I didn’t know that Seth Godin had released a new book called “Linchpin: Are You Indispensible?” until I read his blog this morning. I found it on Amazon but am going to wait until it comes to iTunes as an audiobook.
While browsing the Huffington Post tonight I came across an article Godin wrote called “Is Control the Answer”. A few passages struck a chord:
I don’t think it’s an accident that corporations and governments have similar structures.
CEOs are a lot like kings and presidents. They’ve got power and perks and deniability. They order people around, pretend to be infallible and are apparently hired to think big thoughts…
But in business, we’re seeing a divergence. Quite suddenly, markets and systems are changing so fast that top down control isn’t the asset it used to be.
…if your business deals in ideas, control will stifle them. If your organization deals with the public, control will inevitably alienate your best customers.
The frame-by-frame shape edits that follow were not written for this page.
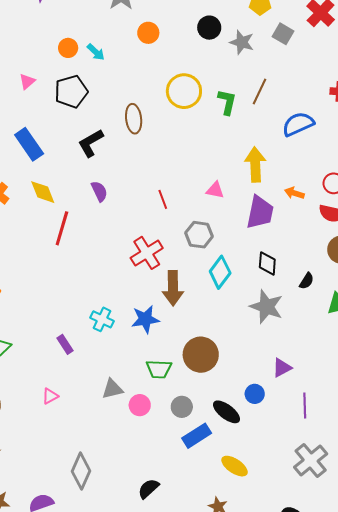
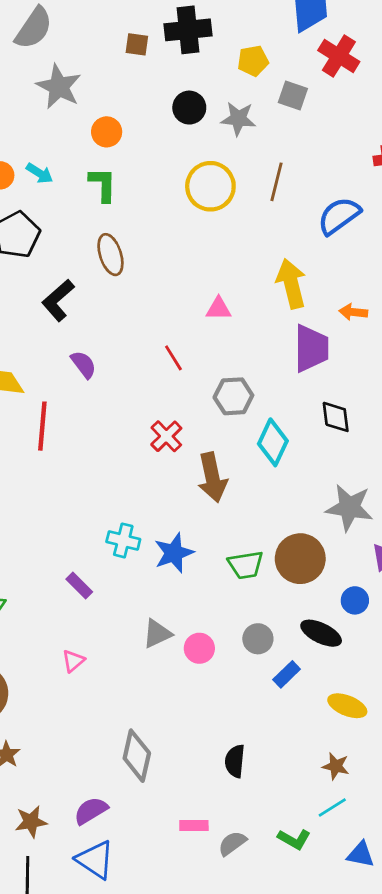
yellow circle: (184, 91) -> (210, 186), moved
green L-shape: (227, 102) -> (103, 185), moved
pink triangle: (215, 190) -> (219, 309), moved
red cross: (147, 253) -> (166, 436), size x0.7
gray star: (266, 307) -> (349, 508), moved
blue star: (145, 319) -> (174, 553), moved
brown circle: (201, 355) -> (300, 559), moved
green trapezoid: (159, 369) -> (246, 565), moved
blue rectangle: (197, 436) -> (287, 674), size x0.7
black semicircle: (148, 489) -> (235, 761), turned -30

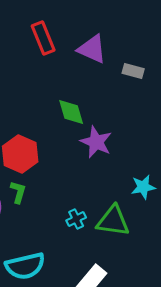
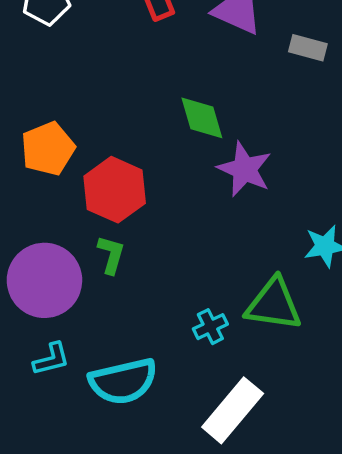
cyan cross: (76, 219) -> (210, 327), moved

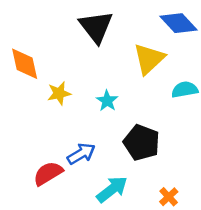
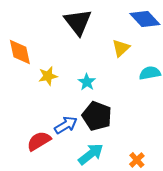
yellow triangle: (149, 59) -> (121, 48), size x0.7
black pentagon: (142, 143) -> (97, 116), moved

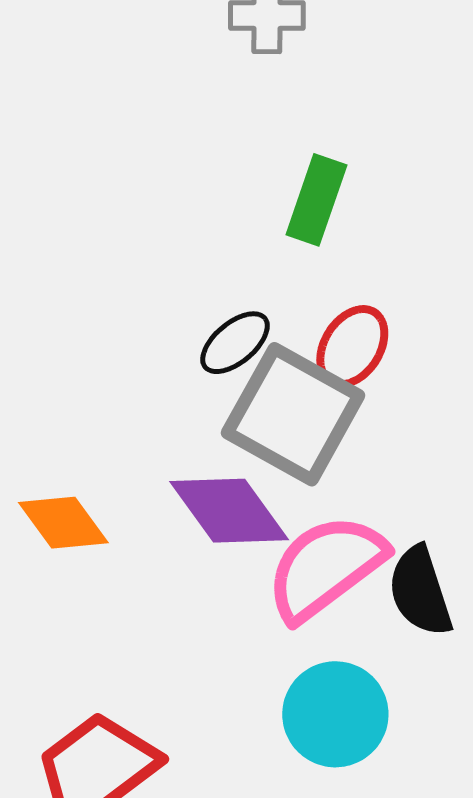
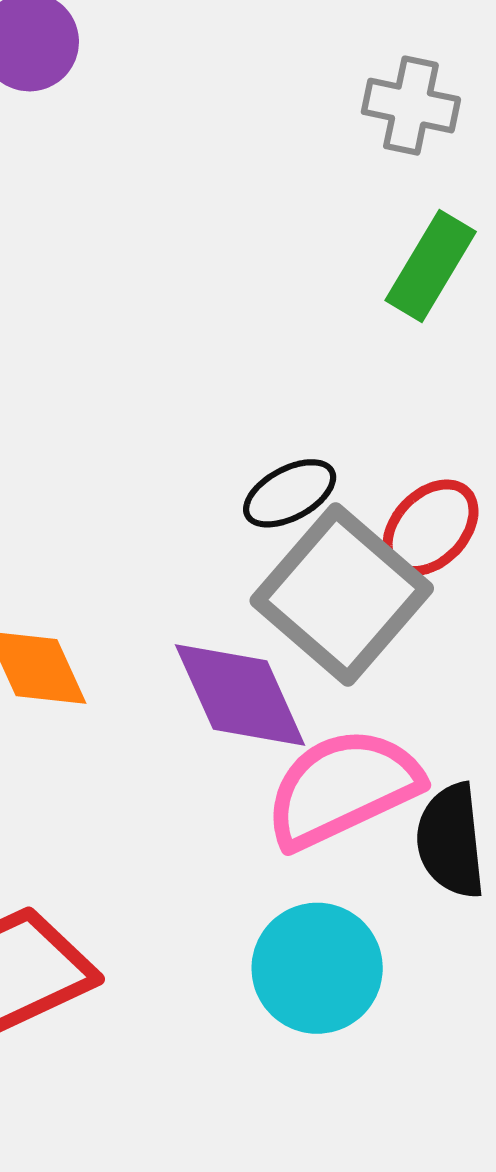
green rectangle: (316, 200) -> (431, 266), moved

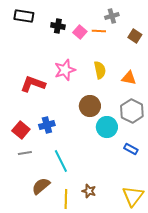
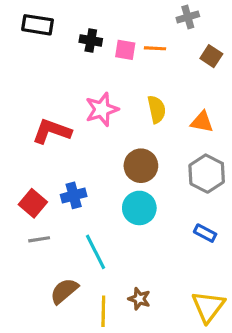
gray cross: (112, 16) -> (188, 17), moved
pink square: (80, 32) -> (125, 50), turned -32
cyan circle: (107, 127) -> (139, 208), moved

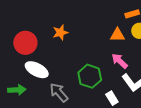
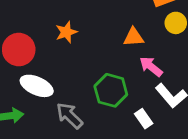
orange triangle: (117, 35) -> (134, 37), moved

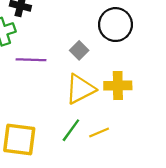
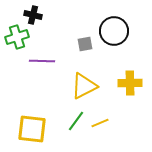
gray square: (79, 50) -> (85, 44), moved, turned 35
yellow cross: (118, 86) -> (130, 83), moved

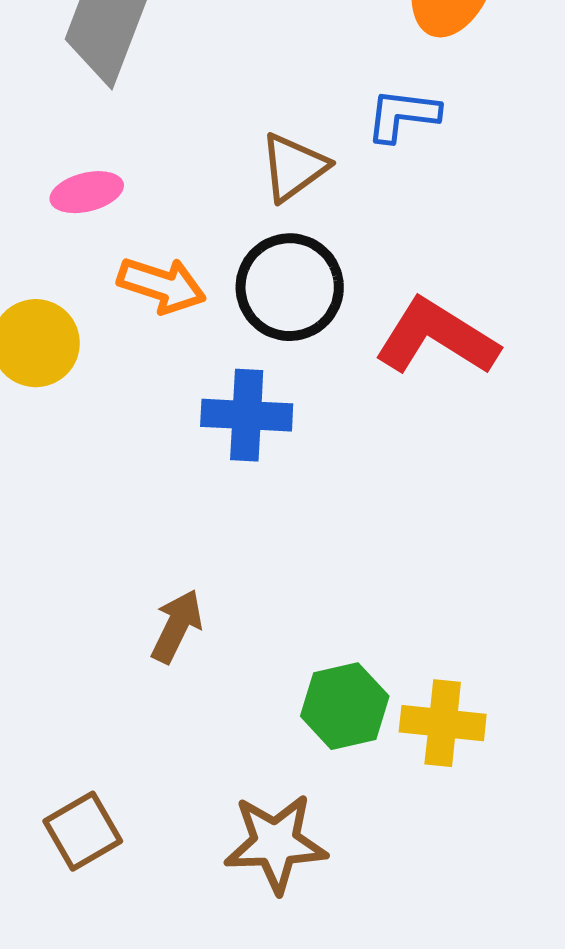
Power in a world without control doesn’t happen just because you’re elected or appointed or have a great title. Now, power comes from connection and leadership and respect. The way you treat people (all of them, even those without apparent authority) comes back to you again and again, which means that our new leaders embrace dignity and respect instead of the traditional trappings of top down organizations.
I especially enjoyed the part about how leadership is gained through respect and how you treat people. Not just in good times but bad.
It’s human nature to route around those who attempt to control our freedom.
I’ve experienced this with my children. The minute I block off an area of the house, my two-year old sets off on a quest to gain access to that area.
As a teen, I had little interest in drinking Coke until my parents banned it from the house. Once I knew they didn’t approve, I bought one every day.
And when the IT head at a company I used to work for banned instant messaging, the tech savvy showed everyone (including marketing and sales) how to use Meebo.
Next time you exert control over someone, it may be useful to consider what reaction you’ve encouraged. Because the reaction might cause more damage than had you left control with the individual.
I need to remember this advice when dealing with those I manage and those I’m responsible for at home.